I know that good cases can be made for other cities and other players.

But those are my 10 or 11. These are players distinguished not only for their records and achievements, but mainly for their styles of play and the instant identifiability with their cities.

This is the class that Pete Rose is in -- in terms of what he means to Cincinnati.

And I mean this in a positive way, which for Rose was his play between the white lines, but also the way he talks baseball to this day.

That was obvious in the things he said Tuesday at the Reds Hall of Fame, when Reds announcer Marty Brennaman introduced him.

Of all the players I covered in my 30 years in major league clubhouses -- and that includes a lot of the visiting clubhouses in Cincinnati, as well as in other clubhouses throughout the American League -- I never heard anybody talk of the "electricity" in the seats, that is, among the fans, quite the way Rose did.

In fact, most players don't talk about the fans at all.

Rose wasn't, and isn't, faking it.

You know that if you saw him play.

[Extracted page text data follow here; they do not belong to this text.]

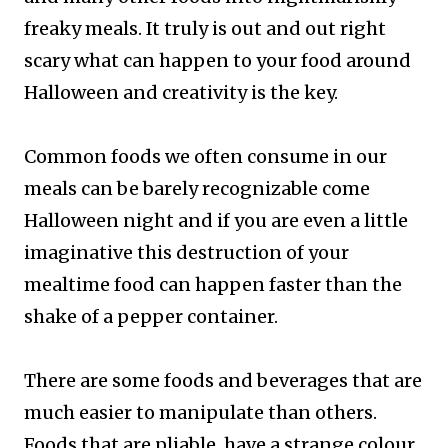
freaky meals. It truly is out and out right
scary what can happen to your food around
Halloween and creativity is the key.
Common foods we often consume in our
meals can be barely recognizable come
Halloween night and if you are even a little
imaginative this destruction of your
mealtime food can happen faster than the
shake of a pepper container.
There are some foods and beverages that are
much easier to manipulate than others.
Foods that are pliable, have a strange colour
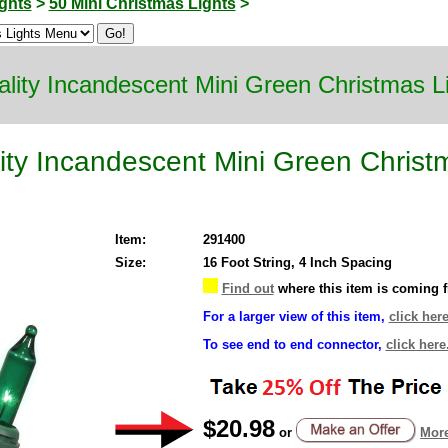
ghts
>
50 Mini Christmas Lights
>
lity Incandescent Mini Green Christmas L
ty Incandescent Mini Green Christ
Item:
291400
Size:
16 Foot String, 4 Inch Spacing
Find out
where this item is coming 
For a larger view of this item,
click here
To see end to end connector,
click here
$20.98
or
More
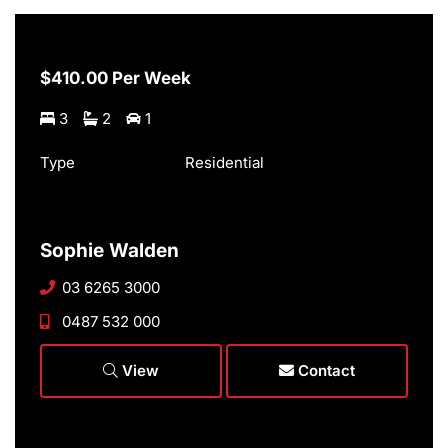
$410.00 Per Week
3
2
1
Type
Residential
Sophie Walden
03 6265 3000
0487 532 000
View
Contact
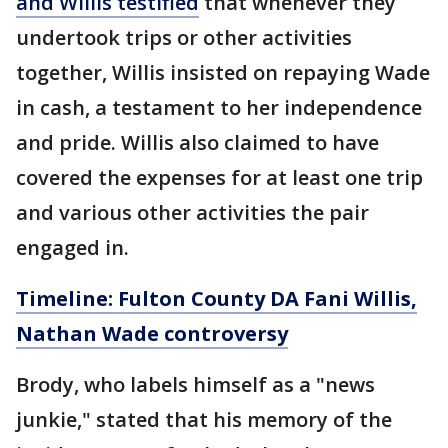
and Willis testified
that whenever they
undertook trips or other activities
together, Willis insisted on repaying Wade
in cash, a testament to her independence
and pride. Willis also claimed to have
covered the expenses for at least one trip
and various other activities the pair
engaged in.
Timeline: Fulton County DA Fani Willis,
Nathan Wade controversy
Brody, who labels himself as a "news
junkie," stated that his memory of the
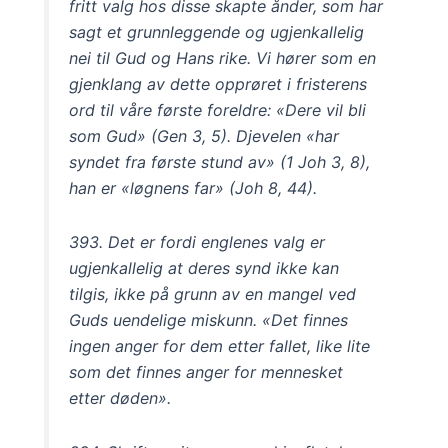
fritt valg hos disse skapte ånder, som har
sagt et grunnleggende og ugjenkallelig
nei til Gud og Hans rike. Vi hører som en
gjenklang av dette opprøret i fristerens
ord til våre første foreldre: «Dere vil bli
som Gud» (Gen 3, 5). Djevelen «har
syndet fra første stund av» (1 Joh 3, 8),
han er «løgnens far» (Joh 8, 44).
393. Det er fordi englenes valg er
ugjenkallelig at deres synd ikke kan
tilgis, ikke på grunn av en mangel ved
Guds uendelige miskunn. «Det finnes
ingen anger for dem etter fallet, like lite
som det finnes anger for mennesket
etter døden».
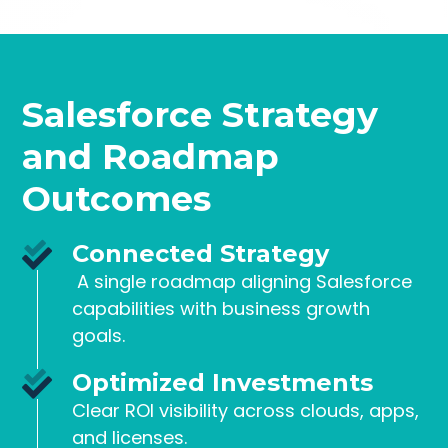
Salesforce Strategy
and Roadmap
Outcomes
Connected Strategy
A single roadmap aligning Salesforce
capabilities with business growth
goals.
Optimized Investments
Clear ROI visibility across clouds, apps,
and licenses.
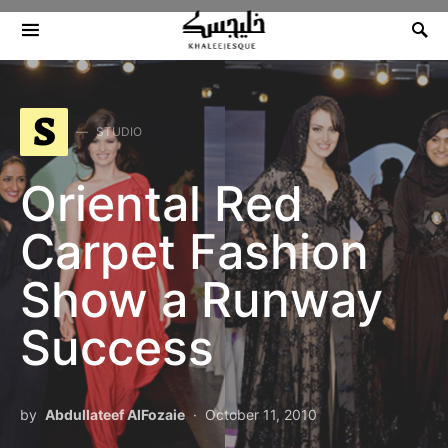
Search for:
S
STUDIO
Oriental Red
Carpet Fashion
Show a Runway
Success
by
Abdullateef AlFozaie
October 11, 2010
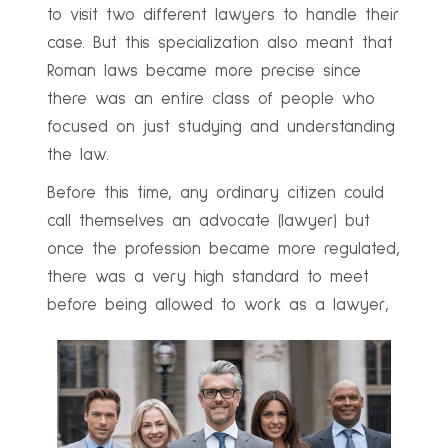
to visit two different lawyers to handle their
case. But this specialization also meant that
Roman laws became more precise since
there was an entire class of people who
focused on just studying and understanding
the law.
Before this time, any ordinary citizen could
call themselves an advocate (lawyer) but
once the profession became more regulated,
there was a very high standard to meet
before being allowed to work as a lawyer,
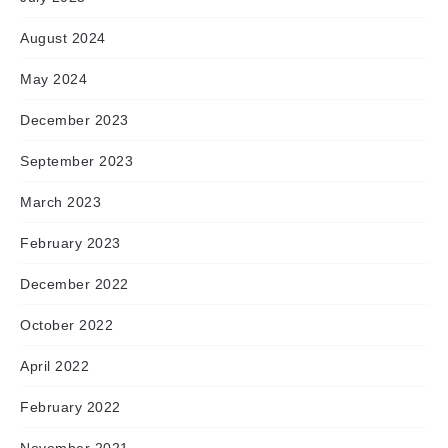
August 2024
May 2024
December 2023
September 2023
March 2023
February 2023
December 2022
October 2022
April 2022
February 2022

I saw him play a lot of games from 1974 through 1984 and covered him as a player-manager in 1985 and 1986.

I genuinely believe that no great player in the modern era was ever as intent on giving fans their money's worth as much as Peter Edward Rose.

For that alone, he deserves the Reds Hall of Fame, his number retirement, a statue and everything else the Reds can send his way.

John Erardi has covered baseball in Cincinnati for 30 years. He is a two-time Associated Press Ohio Sports Writer of the Year and co-author of six books on the Reds, including "Big Red Dynasty" and "Crosley Field."